Другой бы просто ходил по этому пандусу, а Певцову нужно было оправдать свое существование в таком пространстве.
В основе спектакля всегда лежит конфликт. Нужно искать, что происходит между людьми помимо слов, и тогда конфликт возникает даже в сценах, ничего подобного как будто не предполагающих.
Слова и жесты часто не совпадают с тем, что мы думаем и чувствуем. На сцене каждую минуту должно происходить своего рода упражнение на координацию, когда одной рукой стучишь себя по голове, а другой гладишь по животу. Мысль не обязана совпадать с пластикой.

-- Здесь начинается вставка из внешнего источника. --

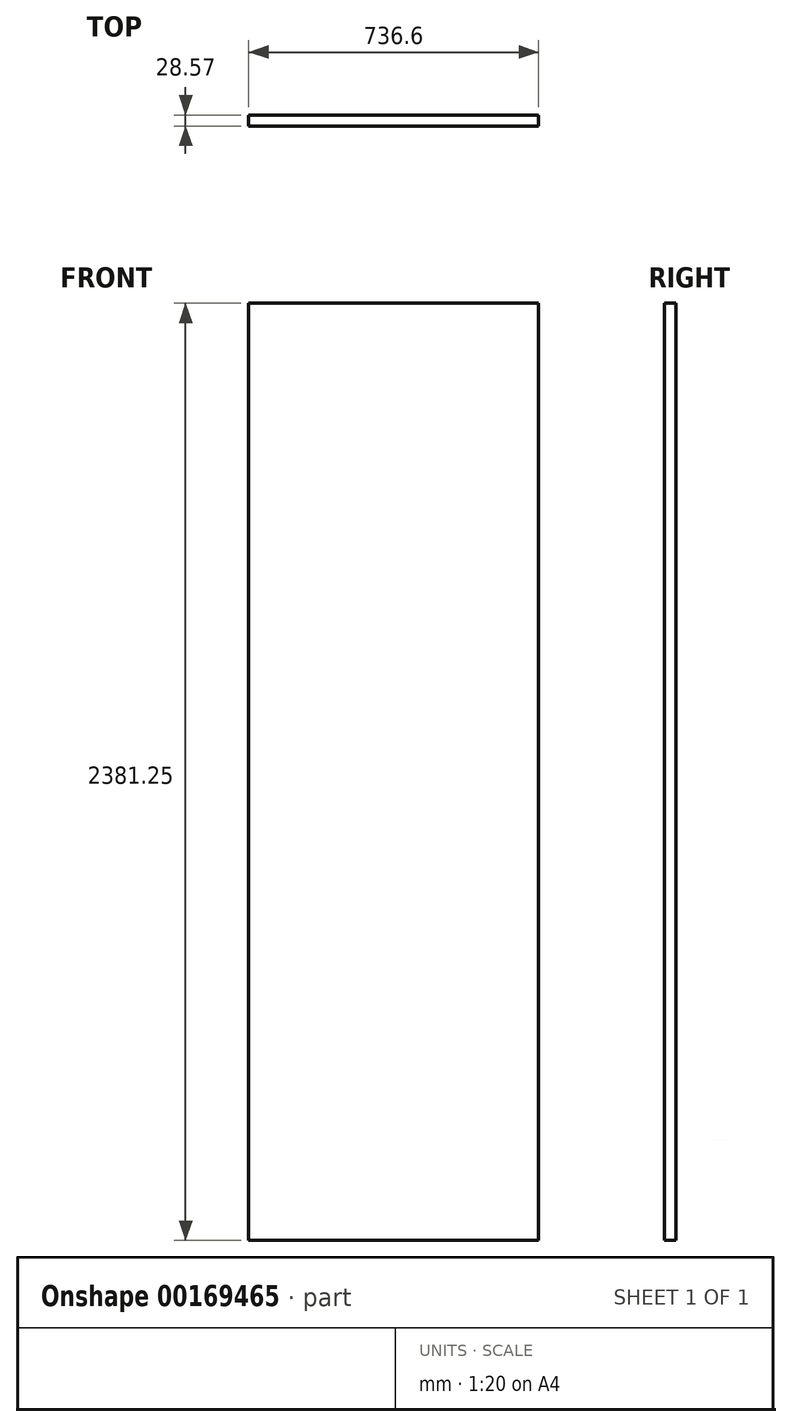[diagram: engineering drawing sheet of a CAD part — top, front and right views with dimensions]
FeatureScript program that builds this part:
annotation { "Feature Type Name" : "Feature", "Feature Type Description" : "" }
export const myFeature = defineFeature(function(context is Context, id is Id, definition is map)
    precondition{}
    {
        {
            var Q0;
            Q0=qCreatedBy(makeId("Front.planeOp"),FACE);
            var sketch = newSketch(context, id + "F0", { "sketchPlane" : qUnion([Q0])});
            skLineSegment(sketch, "E0.bottom", {"start": v(-323.17, 1747.43) * mm, "end": v(413.43, 1747.43) * mm});
            skLineSegment(sketch, "E0.top", {"start": v(-323.17, -633.82) * mm, "end": v(413.43, -633.82) * mm});
            skLineSegment(sketch, "E0.left", {"start": v(-323.17, 1747.43) * mm, "end": v(-323.17, -633.82) * mm});
            skLineSegment(sketch, "E0.right", {"start": v(413.43, 1747.43) * mm, "end": v(413.43, -633.82) * mm});
            skSolve(sketch);
        }
        {
            var Q0;
            Q0 = qSketchRegion(id + "F0", true);
            extrude(context, id + "F1", {"entities" : qUnion([Q0]), "depth" : 28.57 * mm});
        }
    });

Если актер умеет одновременно держать все три плана (что мой персонаж делает, что он при этом думает и как я к нему отношусь), он и есть настоящий мастер.
Актерская природа, мне кажется, какая была, такая есть и будет. Беда же наша в том, что из профессии уходит содержание, утрачивается ценность мировоззрения отдельной личности, и отсюда возникает стремление к усредненности. Стирание индивидуальности происходит тогда, когда человек начинает искать отмычки в профессии, с которыми ему легче существовать. Конечно, есть чисто технологические приемы, без которых действительно не обойтись, важно только, чтобы они не становились единственными.

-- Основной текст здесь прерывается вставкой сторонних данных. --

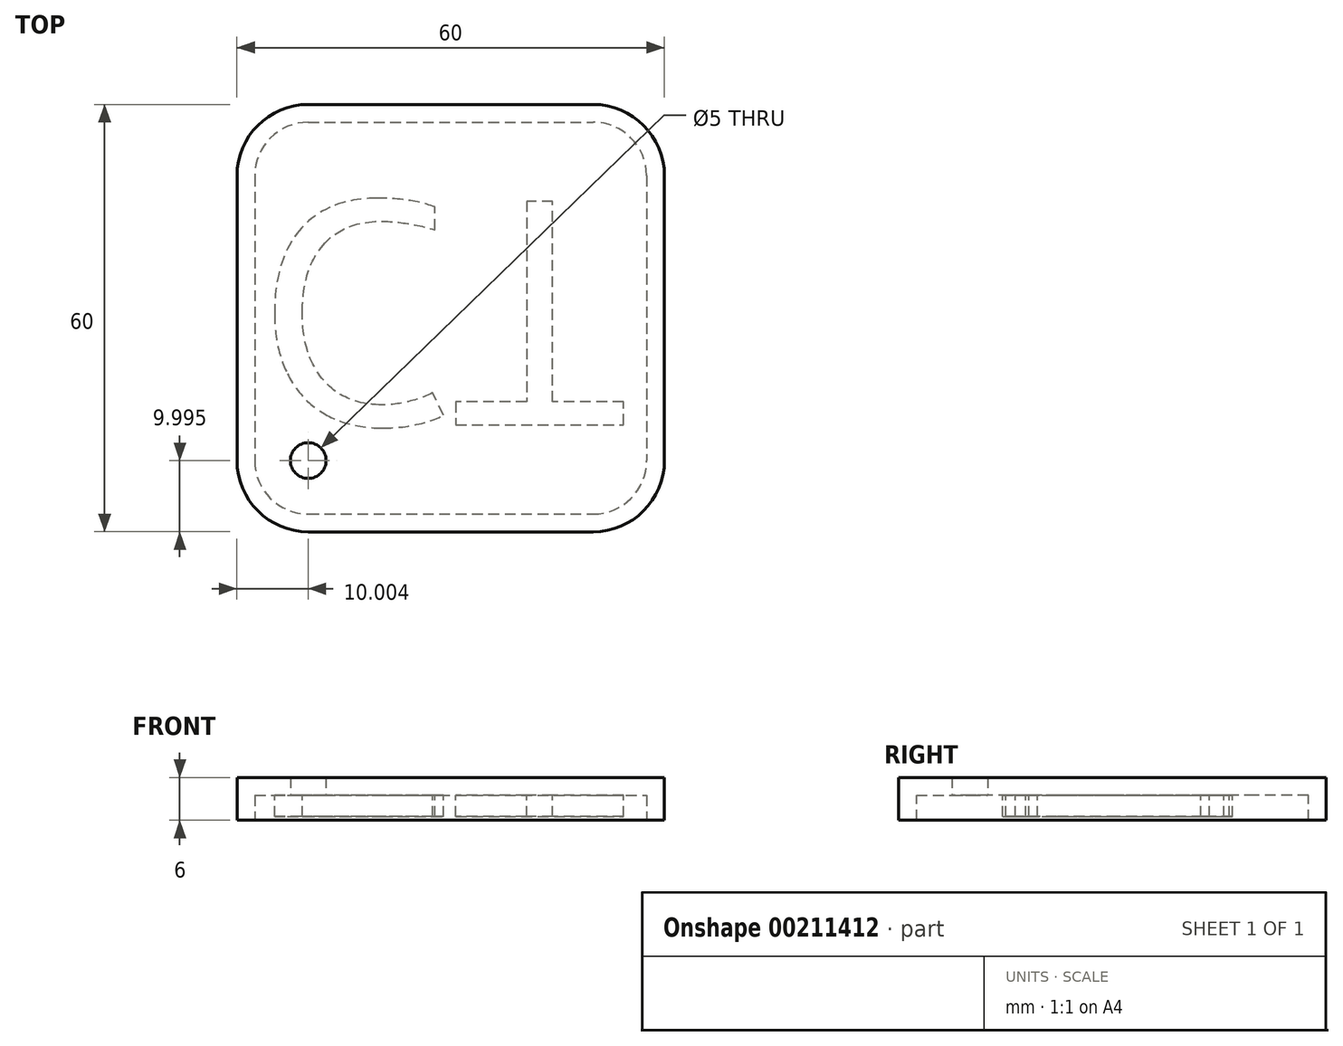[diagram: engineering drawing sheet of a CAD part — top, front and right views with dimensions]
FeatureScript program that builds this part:
annotation { "Feature Type Name" : "Feature", "Feature Type Description" : "" }
export const myFeature = defineFeature(function(context is Context, id is Id, definition is map)
    precondition{}
    {
        {
            var Q0;
            Q0=qCreatedBy(makeId("Top.planeOp"),FACE);
            var sketch = newSketch(context, id + "F0", { "sketchPlane" : qUnion([Q0])});
            skLineSegment(sketch, "E0.bottom", {"start": v(-24.5, 28.42) * mm, "end": v(35.5, 28.42) * mm});
            skLineSegment(sketch, "E0.top", {"start": v(-24.5, -31.58) * mm, "end": v(35.5, -31.58) * mm});
            skLineSegment(sketch, "E0.left", {"start": v(-24.5, 28.42) * mm, "end": v(-24.5, -31.58) * mm});
            skLineSegment(sketch, "E0.right", {"start": v(35.5, 28.42) * mm, "end": v(35.5, -31.58) * mm});
            skSolve(sketch);
        }
        {
            var Q0;
            Q0=makeQuery(id+"F0.imprint","IMPRINT",FACE,{"disambiguationData":[TD([[makeQuery(id+"F0.imprint","IMPRINT",EDGE,{"derivedFrom":sQuery(id+"F0.wireOp",EDGE,"E0.bottom")}),-1.0]])]});
            extrude(context, id + "F1", {"entities" : qUnion([Q0]), "depth" : 6 * mm});
        }
        {
            var Q0;
            Q0=makeQuery(id+"F1.opExtrude","SWEPT_EDGE",EDGE,{"disambiguationData":[OSD([sQuery(id+"F0.wireOp",EDGE,"E0.bottom"),sQuery(id+"F0.wireOp",EDGE,"E0.left")])]});
            var Q1;
            Q1=makeQuery(id+"F1.opExtrude","SWEPT_EDGE",EDGE,{"disambiguationData":[OSD([sQuery(id+"F0.wireOp",EDGE,"E0.top"),sQuery(id+"F0.wireOp",EDGE,"E0.left")])]});
            var Q2;
            Q2=makeQuery(id+"F1.opExtrude","SWEPT_EDGE",EDGE,{"disambiguationData":[OSD([sQuery(id+"F0.wireOp",EDGE,"E0.top"),sQuery(id+"F0.wireOp",EDGE,"E0.right")])]});
            var Q3;
            Q3=makeQuery(id+"F1.opExtrude","SWEPT_EDGE",EDGE,{"disambiguationData":[OSD([sQuery(id+"F0.wireOp",EDGE,"E0.bottom"),sQuery(id+"F0.wireOp",EDGE,"E0.right")])]});
            fillet(context, id + "F2", {"entities" : qUnion([Q0, Q1, Q2, Q3]), "radius" : 10 * mm, "tangentPropagation" : true, "allowEdgeOverflow" : false});
        }
        {
            var Q0;
            Q0=makeQuery(id+"F1.opExtrude","CAP_FACE",FACE,{"disambiguationData":[OSD([sQuery(id+"F0.wireOp",EDGE,"E0.bottom"),sQuery(id+"F0.wireOp",EDGE,"E0.top"),sQuery(id+"F0.wireOp",EDGE,"E0.left"),sQuery(id+"F0.wireOp",EDGE,"E0.right")])],"isStart":true});
            shell(context, id + "F3", {"entities" : qUnion([Q0]), "thickness" : 2.5 * mm});
        }
        {
            var Q0;
            Q0=makeQuery(id+"F3.opShell","OFFSET_FACE",FACE,{"disambiguationData":[OSD([sQuery(id+"F0.wireOp",EDGE,"E0.bottom"),sQuery(id+"F0.wireOp",EDGE,"E0.top"),sQuery(id+"F0.wireOp",EDGE,"E0.left"),sQuery(id+"F0.wireOp",EDGE,"E0.right")])]});
            var sketch = newSketch(context, id + "F4", { "sketchPlane" : qUnion([Q0])});
            skText(sketch, "E1", { "text": "CT", "fontName": "OpenSans-Regular.ttf"});
            const initialGuessF4  = {"E1": [-0.02192, -0.01482, 1, 0, 0.03166]};
            skSetInitialGuess(sketch, initialGuessF4);
            skSolve(sketch);
        }
        {
            var Q0;
            Q0 = qSketchRegion(id + "F4", true);
            extrude(context, id + "F5", {"entities" : qUnion([Q0]), "operationType" : NewBodyOperationType.ADD, "depth" : 3 * mm});
        }
        {
            var Q0;
            Q0=makeQuery(id+"F3.opShell","OFFSET_FACE",FACE,{"disambiguationData":[OSD([sQuery(id+"F0.wireOp",EDGE,"E0.bottom"),sQuery(id+"F0.wireOp",EDGE,"E0.top"),sQuery(id+"F0.wireOp",EDGE,"E0.left"),sQuery(id+"F0.wireOp",EDGE,"E0.right")])]});
            var sketch = newSketch(context, id + "F6", { "sketchPlane" : qUnion([Q0])});
            skCircle(sketch, "E2", {"center": v(-14.5, 21.58) * mm, "radius": 3.75 * mm});
            skSolve(sketch);
        }
        {
            var Q0;
            Q0=sQuery(id+"F6.wireOp",VERTEX,"E2.center");
            var Q1;
            Q1=makeQuery(id+"F1.opExtrude","SWEPT_BODY",BODY,{"disambiguationData":[OSD([sQuery(id+"F0.wireOp",EDGE,"E0.bottom"),sQuery(id+"F0.wireOp",EDGE,"E0.top"),sQuery(id+"F0.wireOp",EDGE,"E0.left"),sQuery(id+"F0.wireOp",EDGE,"E0.right")])]});
            hole(context, id + "F7", {"style" : HoleStyle.SIMPLE, "endStyle" : HoleEndStyle.THROUGH, "holeDiameter" : 5 * mm, "locations" : qUnion([Q0]), "scope" : qUnion([Q1]), "isTappedThrough" : true});
        }
    });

Иногда народ жалуется: мол, слишком загружены работой. Я всем советую вслух эти слова не произносить. Были эпизоды, когда кто-то из актеров просил: “Не занимайте меня, пожалуйста, у меня и так много ролей. Можно, я поеду на дачу, маме помогу?” А потом возвращается человек, и нет для него почему-то новых ролей. Так складывается не потому, что я нарочно хочу проучить, а само по себе, не находится материала.